Nessa manhã, todos os meus colegas chegaram mais cedo do que o costume, para poderem participar na histeria colectiva. Eu cheguei à hora de sempre: é proverbial a minha dificuldade em acordar de manhã e os dias de exame nunca foram excepção. Por outro lado, sempre achei que podia tirar partido da minha personalidade múltipla e fazer a histeria colectiva sozinha! Outra coisa que eles aproveitaram para fazer foi para cuscar os diagnósticos dos doentes internados. Infelizmente eu não podia fazer isso em casa.

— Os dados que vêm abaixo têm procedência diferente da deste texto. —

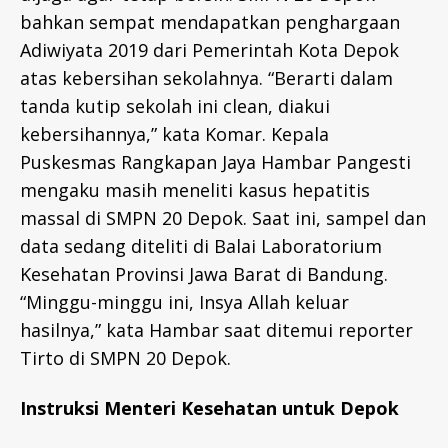
bahkan sempat mendapatkan penghargaan
Adiwiyata 2019 dari Pemerintah Kota Depok
atas kebersihan sekolahnya. “Berarti dalam
tanda kutip sekolah ini clean, diakui
kebersihannya,” kata Komar. Kepala
Puskesmas Rangkapan Jaya Hambar Pangesti
mengaku masih meneliti kasus hepatitis
massal di SMPN 20 Depok. Saat ini, sampel dan
data sedang diteliti di Balai Laboratorium
Kesehatan Provinsi Jawa Barat di Bandung.
“Minggu-minggu ini, Insya Allah keluar
hasilnya,” kata Hambar saat ditemui reporter
Tirto di SMPN 20 Depok.
Instruksi Menteri Kesehatan untuk Depok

Já referi anteriormente que o serviço era peculiar, que tinha uma localização improvável e uma dinâmica de grupos absolutamente única, mas esqueci-me de referir um pormenor não menos importante. Os próprios doentes nunca eram lineares. Doenças que só vêm nos livros e que nunca ninguém viu (check): apareciam frequentemente. Complicações nunca antes descritas de doenças banais (check): várias publicações em revistas internacionais à conta disso. Apresentações estranhíssimas de doenças pouco frequentes (check): aos pontapés! Doenças frequentes com uma apresentação que sugeria outra doença qualquer (check): tão frequentes como essas mesmas doenças...

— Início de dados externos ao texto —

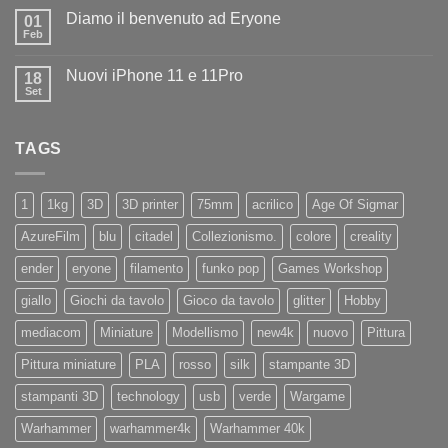
commento
Iliad
Diamo il benvenuto ad Eryone
su
01
Disponibile
Feb
Nessun
in
commento
negozio
su
la
Nuovi iPhone 11 e 11Pro
18
Diamo
nuovissima
il
Set
Artillery
Nessun
benvenuto
Sidewinder
commento
ad
su
X4
Eryone
Nuovi
PRO
TAGS
iPhone
11
e
11Pro
1
1kg
3D
3D printer
75mm
acrilico
Age Of Sigmar
AzureFilm
blu
citadel
Collezionismo.
colore
creality
ender
eryone
filamento
funko pop
Games Workshop
giallo
Giochi da tavolo
Gioco da tavolo
glitter
Hobby
mediacom
Miniature
Modellismo
new4k
nuovo
Pittura
Pittura miniature
PLA
rosso
silk
stampante 3D
stampanti 3D
technology
usb
verde
Wargame
Warhammer
warhammer4k
Warhammer 40k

Enfim... nesse dia eu estava compreensivelmente nervosa! Assim que cheguei mandaram-me ter com o doente que me tinha sido sorteado e, quando olhei para ele, aquilo que me captou de imediato a atenção foi que o senhor tinha o olho esquerdo meio fechado, ligeiramente metido para dentro. Suspirei de alívio. Percebi logo que o senhor tinha a Síndrome de Horner. Isso queria dizer que tinha um compromisso do gânglio nervoso cervical responsável pelo controlo da pupila e da pálpebra superior. Reparei logo, também, que tinha as pontas dos dedos amareladas, sinal de que fumava bastante. E tossia como quem tem uma doença pulmonar obstrutiva. A causa seria provavelmente um tumor localizado no vértice do pulmão e que tem o nome de tumor de Pancoast. Estava safa!

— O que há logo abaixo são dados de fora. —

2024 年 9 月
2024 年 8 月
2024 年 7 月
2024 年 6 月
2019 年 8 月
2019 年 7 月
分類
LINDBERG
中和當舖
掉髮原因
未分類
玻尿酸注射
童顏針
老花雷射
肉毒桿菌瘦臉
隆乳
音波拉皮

Era um doente simpatiquíssimo, bem disposto e com um sentido de humor contagiante. Apresentei-me, disse ao que vinha e lá fomos fazendo a história clínica alegremente, enquanto eu ia revendo mentalmente as vias nervosas do simpático cervical e da iridoconstrição, já a antecipar o brilharete que ia fazer. Ele próprio sabia o diagnóstico e confirmou-me que tinha um tumor do pulmão, mas que estava a correr tudo bem, felizmente. Congratulei-me do meu diagnóstico à primeira vista! Por fim, já no exame objectivo, pego na minha lanterninha só para confirmar (assim à picuinhas) que o senhor tinha mesmo a pupila esquerda contraída e eis senão quando ele me pergunta, com um sorriso de surpresa:
- Está a olhar para o meu olho de vidro?!
(Adenda à história clínica, para quem não é médico e portanto não ficou bem com a certeza se compreendeu a história: o doente afinal não tinha Síndrome de Horner coisa nenhuma. Tinha uma pálpebra descaída e o olho metido para dentro porque tinha uma prótese ocular e portanto lá caiu por terra o meu diagnóstico brilhante e à primeira vista de Tumor de Pancoast... Ai aquele serviço, valha-me Santa Rita de Cássia!)